Önce toprak, sonra su...Ve bir tohum ile başlar var oluş(un hikayesi)...Akıl ben'dine kavuşunca, an içinde yine bir an, aşk tene değince Tanrının nefesi vuslat ateşinin kor kor yanıncaya kadar kül hali...
külleri avuran rüzgar ve yavaş yavaş var-olan ben'
Önce kim ! Sonra ben' Sonra neden'...Tüm sonların bütün itiraflarını kendinden çıkartan kişi, kendini tanrının yanında hissettiğinde; ne soru, ne sorgu ne de bir ben' derdi kalacak. Bütün bir masalın derdi yavaş yavaş gelen (neden) ö l ü m !
Yusuf'u torbaya koyarak bize getiren şey neydi? Her defasında sırtladığımız torbadan ,her defasında soluklanmak için, elimizi torbaya soktuğumuzda elimize gelen şey neydi?
Akıl mıdır, aşk mıdır, ben' midir, beni sana getiren öl-meden evvel nedir?
Hayat bir masal, masallar hep tekrar tekrar anlatılarak yaşar...Ya insan ? Bu hayatı ne kadar çok daha yaşayarak ben'inden kurtularak o'na vararak kurtulacak ?
Sanırım hayat,insan ben'ini temizleyene kadar yeniden tekrar var-olacak !
Her okuyanda,aslında ne duymak ve ne hissetmek istediğini uyandıran bu şiir büyük bir sorgudur
Her şey ben'le başlar (...) ben'le biter...
1.Dünya ben'
yoksul bir düşünce insanıyım...
gittiğim en son gezegenden bahsetmek isterdim sizlere
lakin söz söylemeden önce ,söz yazmak,
sanırım kelimelere itiraflarda bulunmak,
içimdeki sessiz devrimi,
yine en sessiz yerlerde, tek başıma gerçekleştirmek için
yığınla yalanları kendime ,hep kendime sakladım.
öyle ki karşımdaki dağın derdi ben' hiç olmadı.
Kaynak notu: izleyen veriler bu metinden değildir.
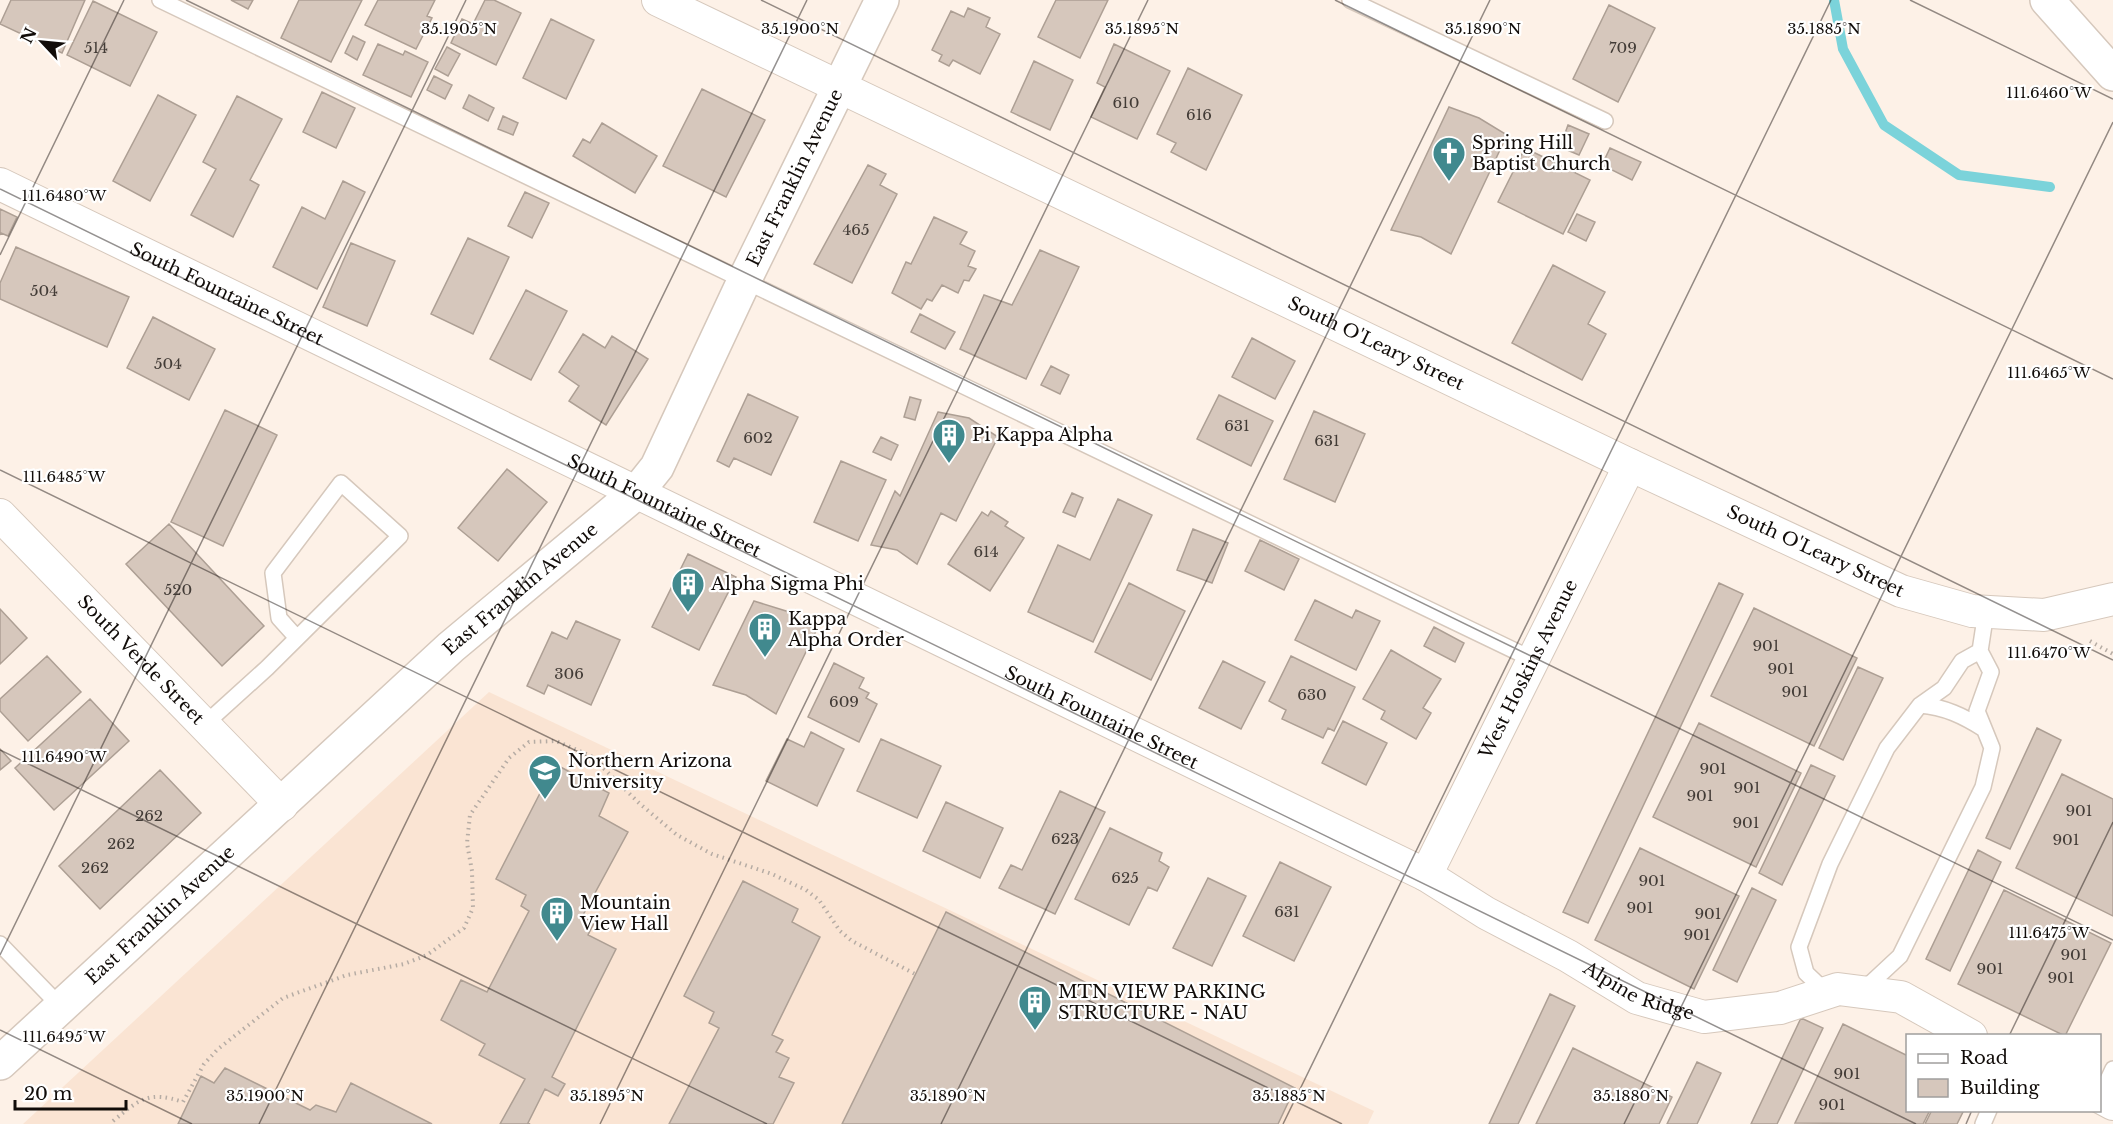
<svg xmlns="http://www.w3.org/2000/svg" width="2113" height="1124" font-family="'Libre Baskerville',serif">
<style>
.built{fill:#fae4d3}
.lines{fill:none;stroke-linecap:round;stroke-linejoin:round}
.stream{stroke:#7bd3da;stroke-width:10}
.building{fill:#d6c7bc;stroke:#ad9f94;stroke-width:1.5}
.lane-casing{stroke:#d6c8bc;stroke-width:18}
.street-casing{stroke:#d6c8bc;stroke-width:34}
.secondary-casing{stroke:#d6c8bc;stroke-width:36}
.path{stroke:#b6aca4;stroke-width:4;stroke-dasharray:1.5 4.5;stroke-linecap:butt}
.lane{stroke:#fff;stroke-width:15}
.street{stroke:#fff;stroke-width:32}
.secondary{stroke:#fff;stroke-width:33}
.ticks{fill:none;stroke:#110c09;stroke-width:1.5;stroke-opacity:0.45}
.labels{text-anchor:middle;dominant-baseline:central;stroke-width:4.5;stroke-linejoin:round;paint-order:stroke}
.number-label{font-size:15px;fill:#423b36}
.poi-label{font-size:18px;fill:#110c09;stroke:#fff;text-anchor:start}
.street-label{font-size:18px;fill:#110c09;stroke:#fff}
.ticks-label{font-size:15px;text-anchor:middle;fill:#110c09;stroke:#fff;stroke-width:4.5;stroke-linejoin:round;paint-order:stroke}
</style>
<rect width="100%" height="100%" fill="#fdf1e7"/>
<path class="built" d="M489,692L1374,1111L1368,1124H23Z"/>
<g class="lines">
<path class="stream" d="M1834,0L1843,49L1884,125L1959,175L2050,187"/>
</g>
<path class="building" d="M11,0H85L62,53L0,24Z
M231,0H253L248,9Z
M299,0H362L331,62L281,38Z
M378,0H435L427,16L432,18L416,49L365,25Z
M485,0H494L521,13L496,65L451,43L462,19L473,24Z
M1056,0H1108L1080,58L1038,37Z
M93,1L157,32L130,86L67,55Z
M1609,5L1655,28L1618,102L1573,79Z
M968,8L990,18L986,27L1000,34L980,74L953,60L949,66L939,61L942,55L932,50L951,11L964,17Z
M551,19L594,40L566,99L523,78Z
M353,36L365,42L357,60L345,53Z
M378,44L403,55L405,51L428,62L411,97L363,75Z
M1114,44L1170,71L1137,139L1091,117L1105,87L1097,83Z
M447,47L460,54L448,76L435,69Z
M1034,61L1073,80L1050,130L1011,112Z
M1188,68L1242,95L1206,170L1171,152L1176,143L1157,134Z
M434,76L452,85L445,99L427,90Z
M702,89L765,120L726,197L663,166Z
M322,92L355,108L336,148L303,132Z
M158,95L196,115L150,201L113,181Z
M469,95L494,108L488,121L463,108Z
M237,96L282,119L250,180L259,185L233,237L191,215L216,169L203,162Z
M1449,107L1479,118L1507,135L1451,254L1421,237L1391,230Z
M503,116L518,123L513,135L498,129Z
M602,123L657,156L635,193L573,156L583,139L590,143Z
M1568,125L1589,134L1579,155L1560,147Z
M1525,148L1590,180L1563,234L1498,202Z
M1610,148L1641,162L1632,180L1602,165Z
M868,165L886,174L880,185L897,194L852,283L814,264Z
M343,181L365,192L317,289L273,267L302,207L325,219Z
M525,192L549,203L532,238L508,226Z
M0,209L17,217L8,236L1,233L0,235Z
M1577,214L1595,222L1586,241L1568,232Z
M934,217L967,232L960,244L975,251L968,266L976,269L969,281L964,280L958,293L942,285L932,301L927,299L921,309L892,293L906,262L911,264Z
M468,238L509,257L473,334L431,314Z
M351,243L395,261L367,326L323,307Z
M16,247L129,297L107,347L0,299V283Z
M1040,250L1079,267L1026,379L960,349L984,295L1012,305Z
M1553,265L1605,292L1588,324L1606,334L1582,380L1512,343Z
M526,290L567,311L531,380L490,359Z
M920,314L955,332L945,349L911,332Z
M153,317L215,349L189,400L127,368Z
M583,334L605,348L612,336L648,359L606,425L569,401L579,386L559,372Z
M1252,338L1295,361L1275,399L1232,377Z
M1051,366L1069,375L1060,394L1041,385Z
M748,394L798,417L771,475L734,458L729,467L717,461Z
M1219,395L1273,421L1251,466L1197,439Z
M910,397L921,400L915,420L904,417Z
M225,410L277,435L223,546L171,522Z
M1314,411L1365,434L1335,502L1284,479Z
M938,412L969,418L998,437L956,521L941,513L917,564L897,550L871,545L895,491L900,496Z
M881,437L898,445L891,460L873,452Z
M841,461L886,480L858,541L814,522Z
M507,469L547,502L498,561L458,528Z
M1072,493L1083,498L1075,517L1063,512Z
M1118,499L1152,515L1093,642L1028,612L1058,545L1090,560Z
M991,511L1008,522L1005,526L1024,538L990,591L948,564L982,512L988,516Z
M169,524L264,626L222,666L126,564Z
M1193,529L1228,543L1212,583L1177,570Z
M1260,540L1299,559L1284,590L1245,571Z
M688,554L736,577L699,650L652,627Z
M1129,583L1185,611L1151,680L1095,652Z
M1719,583L1743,594L1588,923L1563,912Z
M1315,600L1352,618L1356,610L1380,621L1356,670L1295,640Z
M754,601L786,611L816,631L776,714L746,695L713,685Z
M1754,608L1857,658L1814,746L1711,696Z
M0,609L27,638L0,664Z
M576,621L620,640L591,705L548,685L544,694L527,686L552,632L567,639Z
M1434,627L1464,643L1455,662L1424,646Z
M1391,650L1441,679L1423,708L1431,713L1416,739L1381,719L1385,711L1363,699Z
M47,656L81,692L28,741L0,711V699Z
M1291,656L1355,687L1334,731L1328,728L1323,738L1282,719L1286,710L1269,701Z
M1223,661L1265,682L1241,729L1199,708Z
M834,663L864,678L859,688L869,693L866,698L877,704L859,742L808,717Z
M1858,667L1883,678L1843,760L1819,748Z
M90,699L129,741L54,810L15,768Z
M1343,721L1387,743L1366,785L1322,763Z
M1699,723L1801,773L1756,867L1653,817Z
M2037,728L2061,740L2010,849L1986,838Z
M811,732L844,749L817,806L766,781L787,739L804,747Z
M881,739L941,766L917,818L857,791Z
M0,749L11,761L0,770Z
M555,764L609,793L599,816L628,832L582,917L594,923L588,935L616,949L552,1077L565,1084L558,1096L545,1089L528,1123L530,1124H500L525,1079L479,1055L485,1044L441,1020L461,980L487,992L529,911L521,906L526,895L496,879Z
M1811,765L1835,776L1782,885L1759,873Z
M160,770L201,813L100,909L59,866Z
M2062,774L2113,799V916L2016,868Z
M1060,791L1105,812L1055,914L999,888L1011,865L1022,870Z
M946,802L1003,828L980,878L923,851Z
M1110,828L1162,853L1159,861L1169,867L1157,891L1148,887L1129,925L1075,899Z
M1640,848L1739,896L1694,989L1595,940Z
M1978,850L2001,862L1950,971L1926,959Z
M1280,862L1331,887L1294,961L1243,936Z
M1208,878L1246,896L1212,966L1173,948Z
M743,881L798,909L792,922L820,937L772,1035L783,1040L776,1052L789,1058L779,1077L794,1083L773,1124H669L719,1028L709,1023L714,1012L684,996Z
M1752,888L1776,900L1737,982L1713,970Z
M2004,890L2111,943L2065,1036L1958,984Z
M946,912L1295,1088L1278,1124H842Z
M1550,994L1575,1006L1518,1124H1489Z
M1801,1018L1823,1028L1777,1124H1751Z
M1843,1024L1908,1056V1110H1930L1923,1124L1795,1123Z
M1573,1048L1672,1097L1659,1124H1536Z
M1697,1062L1721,1073L1697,1124H1667Z
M225,1068L310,1110L316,1105L336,1112L351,1083L432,1124H178L201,1076L214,1083Z
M1932,1110H1964L1957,1124H1925Z"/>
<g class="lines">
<defs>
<path id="lane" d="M160,0L1534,660
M1350,0L1605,121
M1920,705C1945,707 1963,716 1984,729
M204,725L267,668L400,536L341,483L273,573L279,618L297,638
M0,944L61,1007
M1861,987L1871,983L1900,956L1983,787L1992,748L1977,711L1991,672L1980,651L1986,612
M1826,992L1806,973L1799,947L1830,864L1887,748L1920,705L1944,688L1962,661L1980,651
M2100,1097L2113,1069
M1983,1124L1989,1110"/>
<g id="street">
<path id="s1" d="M658,0L1630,465L1901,591L1972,611L2044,615L2113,599"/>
<path id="s2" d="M0,184L1426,875L1486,913L1568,956L1637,998L1704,1017L1780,1008L1838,989L1901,997L1971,1036"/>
<path id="s3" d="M0,515L282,805"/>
<path id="s4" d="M1426,875L1630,465"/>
<path d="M2100,1097L2113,1104"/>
</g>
<g id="secondary">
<path d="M2047,0L2113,74"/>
<path id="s5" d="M0,1063L451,647L637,492L657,467L744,281L882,0"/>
</g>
</defs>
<use href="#lane" class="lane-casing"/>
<use href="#street" class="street-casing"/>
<use href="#secondary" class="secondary-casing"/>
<path class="path" d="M2090,641L2113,654
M113,1121C139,1100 148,1090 183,1102L204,1064L218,1049L283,998L347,975L404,964L427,955L464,928L473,908L472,871L467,843L470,815L509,758L529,742L556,741L591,756L639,803L677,835L712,854L772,874L806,890L819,900L840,931L852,941L915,974"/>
<use href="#lane" class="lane"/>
<use href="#street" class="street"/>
<use href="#secondary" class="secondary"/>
</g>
<path class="ticks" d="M186,0L2113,940M761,0L2113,660M1335,0L2113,379M1910,0L2113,99M0,189L1916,1124M0,255L124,0M0,470L1342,1124M0,750L767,1124M0,955L466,0M0,1030L192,1124M2009,1036L2113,822M259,1124L807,0M600,1124L1148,0M941,1124L1490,0M1283,1124L1831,0M1624,1124L2113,122M1966,1124L1972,1110"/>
<defs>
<symbol id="church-pin" viewBox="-11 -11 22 30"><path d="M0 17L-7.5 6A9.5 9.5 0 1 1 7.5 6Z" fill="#41898e" stroke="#fff"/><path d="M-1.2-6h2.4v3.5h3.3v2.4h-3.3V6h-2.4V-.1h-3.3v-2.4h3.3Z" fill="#fff"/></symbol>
<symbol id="building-pin" viewBox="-11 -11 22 30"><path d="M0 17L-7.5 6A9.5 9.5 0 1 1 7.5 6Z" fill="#41898e" stroke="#fff"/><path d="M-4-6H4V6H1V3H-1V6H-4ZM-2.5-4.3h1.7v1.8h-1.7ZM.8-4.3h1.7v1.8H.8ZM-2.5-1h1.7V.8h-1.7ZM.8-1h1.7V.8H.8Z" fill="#fff"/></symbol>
<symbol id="university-pin" viewBox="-11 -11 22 30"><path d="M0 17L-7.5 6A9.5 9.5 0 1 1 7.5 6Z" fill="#41898e" stroke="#fff"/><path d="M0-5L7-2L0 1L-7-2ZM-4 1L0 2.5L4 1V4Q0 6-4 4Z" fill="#fff"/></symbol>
</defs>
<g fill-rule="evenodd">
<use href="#church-pin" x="1430" y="134" width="38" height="52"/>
<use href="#building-pin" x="930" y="416" width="38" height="52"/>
<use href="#building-pin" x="669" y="565" width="38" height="52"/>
<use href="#building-pin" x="746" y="610" width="38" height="52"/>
<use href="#university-pin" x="526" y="752" width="38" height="52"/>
<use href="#building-pin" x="538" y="894" width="38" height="52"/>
<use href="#building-pin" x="1016" y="983" width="38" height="52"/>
</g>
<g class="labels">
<g class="number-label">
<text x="96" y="47">514</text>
<text x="1623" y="47">709</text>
<text x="1126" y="102">610</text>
<text x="1199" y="114">616</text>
<text x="856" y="229">465</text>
<text x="44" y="290">504</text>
<text x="168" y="363">504</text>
<text x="1237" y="425">631</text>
<text x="758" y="437">602</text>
<text x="1327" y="440">631</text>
<text x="986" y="551">614</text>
<text x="178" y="589">520</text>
<text x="1766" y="645">901</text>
<text x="1781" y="668">901</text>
<text x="569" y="673">306</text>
<text x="1795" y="691">901</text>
<text x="1312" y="694">630</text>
<text x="844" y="701">609</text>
<text x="1713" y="768">901</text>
<text x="1747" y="787">901</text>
<text x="1700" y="795">901</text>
<text x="2079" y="810">901</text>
<text x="149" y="815">262</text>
<text x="1746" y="822">901</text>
<text x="1065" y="838">623</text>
<text x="2066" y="839">901</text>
<text x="121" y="843">262</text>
<text x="95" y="867">262</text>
<text x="1125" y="877">625</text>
<text x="1652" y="880">901</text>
<text x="1640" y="907">901</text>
<text x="1287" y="911">631</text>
<text x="1708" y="913">901</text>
<text x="1697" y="934">901</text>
<text x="2074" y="954">901</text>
<text x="1990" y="968">901</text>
<text x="2061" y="977">901</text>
<text x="1847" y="1073">901</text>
<text x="1832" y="1104">901</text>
</g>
<g class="poi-label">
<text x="1472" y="143">Spring Hill<tspan x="1472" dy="21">Baptist Church</tspan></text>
<text x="972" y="435">Pi Kappa Alpha</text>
<text x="711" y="584">Alpha Sigma Phi</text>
<text x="788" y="619">Kappa<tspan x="788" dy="21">Alpha Order</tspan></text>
<text x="568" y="761">Northern Arizona<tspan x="568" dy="21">University</tspan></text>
<text x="580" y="903">Mountain<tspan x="580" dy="21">View Hall</tspan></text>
<text x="1058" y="992">MTN VIEW PARKING<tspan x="1058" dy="21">STRUCTURE - NAU</tspan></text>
</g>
<g class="street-label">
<text stroke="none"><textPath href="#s5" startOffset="1208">East Franklin Avenue</textPath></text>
<text stroke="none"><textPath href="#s2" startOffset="252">South Fountaine Street</textPath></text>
<text stroke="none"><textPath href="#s1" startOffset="796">South O'Leary Street</textPath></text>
<text stroke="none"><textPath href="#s2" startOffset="738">South Fountaine Street</textPath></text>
<text stroke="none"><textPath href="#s1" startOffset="1282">South O'Leary Street</textPath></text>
<text stroke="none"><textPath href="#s5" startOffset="704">East Franklin Avenue</textPath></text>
<text stroke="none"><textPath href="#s3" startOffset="202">South Verde Street</textPath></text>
<text stroke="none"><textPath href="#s4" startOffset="230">West Hoskins Avenue</textPath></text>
<text stroke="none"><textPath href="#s2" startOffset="1224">South Fountaine Street</textPath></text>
<text stroke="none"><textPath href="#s5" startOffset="218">East Franklin Avenue</textPath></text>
<text stroke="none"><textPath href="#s2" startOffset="1828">Alpine Ridge</textPath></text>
</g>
</g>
<g class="ticks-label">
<text x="459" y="34">35.1905°N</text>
<text x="800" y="34">35.1900°N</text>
<text x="1142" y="34">35.1895°N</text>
<text x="1483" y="34">35.1890°N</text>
<text x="1824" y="34">35.1885°N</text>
<text x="2049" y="98">111.6460°W</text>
<text x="64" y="201">111.6480°W</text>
<text x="2049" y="378">111.6465°W</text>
<text x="64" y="482">111.6485°W</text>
<text x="2049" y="658">111.6470°W</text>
<text x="64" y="762">111.6490°W</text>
<text x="2049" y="938">111.6475°W</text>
<text x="64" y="1042">111.6495°W</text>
<text x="265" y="1101">35.1900°N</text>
<text x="607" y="1101">35.1895°N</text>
<text x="948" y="1101">35.1890°N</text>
<text x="1289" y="1101">35.1885°N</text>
<text x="1631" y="1101">35.1880°N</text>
</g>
<rect x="1906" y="1034" width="195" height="78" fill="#ffffff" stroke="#a09e9d" stroke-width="1.5"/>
<rect x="1918" y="1054" width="30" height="9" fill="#ffffff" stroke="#a09e9d" stroke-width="1.5"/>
<text x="1960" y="1064" font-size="18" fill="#110c09">Road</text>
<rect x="1918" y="1079" width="30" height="18" fill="#d6c7bc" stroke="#a09e9d" stroke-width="1.5"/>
<text x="1960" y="1094" font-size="18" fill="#110c09">Building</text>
<g transform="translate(42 42) rotate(296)" stroke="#ffffff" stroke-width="4.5" paint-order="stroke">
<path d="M0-4.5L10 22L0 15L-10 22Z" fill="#110c09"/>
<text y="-9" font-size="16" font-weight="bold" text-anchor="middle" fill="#110c09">N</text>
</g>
<path d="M15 1100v9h111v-9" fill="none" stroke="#110c09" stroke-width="3"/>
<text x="24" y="1100" font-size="18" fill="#110c09" stroke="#ffffff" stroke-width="4.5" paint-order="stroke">20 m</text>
</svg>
onun derdi ya gökyüzündeki güneş,
ya da
gece karanlığında gecenin gerdanına yaslanan
ayın yüzüne vuran nefesiydi
önce hıçkırık sesi ve ardından gelen veryansın...!
ağla sonuna kadar ağla ki,
gözyaşlarının getirdiği ben' bendeki ben'i kendinde vursun...!
işte o an ,bir irkilmeden çok bir dirilme hissettiğinde,
karşındaki aynada görmek istediğin sen,
belki de aradığın o ben'dir...
2.Dünya sen'
...su'yun sesine doğru yürüyen akıl,
ayak izlerini izleyen duyguların ayak sesleri eşliğinde gelen ben'.
yavaş yavaş kendini tamamlayan bedenin,
yerden yükselerek aya değmesi gibi.
şimdi ay şaşkın !
elleri avuçları insan ben'iyle dolu.
sesleniyor güneş, yıka, yıkan ! diye.
gökyüzünden düşen yağmurlar ters-yüz olmuş,
yağan yağmurların eşliğinde ben'le dansa kalkan ay, işte o an dolunay !
yine sesleniyor güneş, seviş !
ben'dine tutunan ay, seviştiği ben'ile boşlukta ,
loş ışıkta sevişiyor...
ve gün ağırdığın da güneş,
pusuya yatmış, var gücüyle ben,
işte ben diye çığlık çığlığa !
her şey gün yüzüne çıkınca,
utanan ay, ne dolunay,
ne de ben'dine kavuşur ay !
İşte bunlara şahit olan dağ,
gözyaşlarını döktüğünde,
benim ayaklarıma kadar gelen su'yun taşıdığı ben,
işte o ben'dir.
3.Dünya biz'
ve yine yoksulluğuma eklenen duygularım,
aklımın da kör olduğuna emin.
emin adımlarla ilerlediğimde bütün evrende
kendine bir yer bulamayan ben,
iç geçirerek saçma sapan bir hayatı
kendine dert edinen sen, ben gibi.
bütün sürgüleri açmaya çalışan şiirlerin hepsi suçlu !
çünkü yere düşen kan,
ne senden.
ne benden
ne de bizden...
su'yun temizlediği kan pıhtısında gizlenen insan,
ben'dini temizleyen su'yun esiridir ebediyen...
oysa derinlik, ebediyen !
aşk bu derinlikte sadece gerçek !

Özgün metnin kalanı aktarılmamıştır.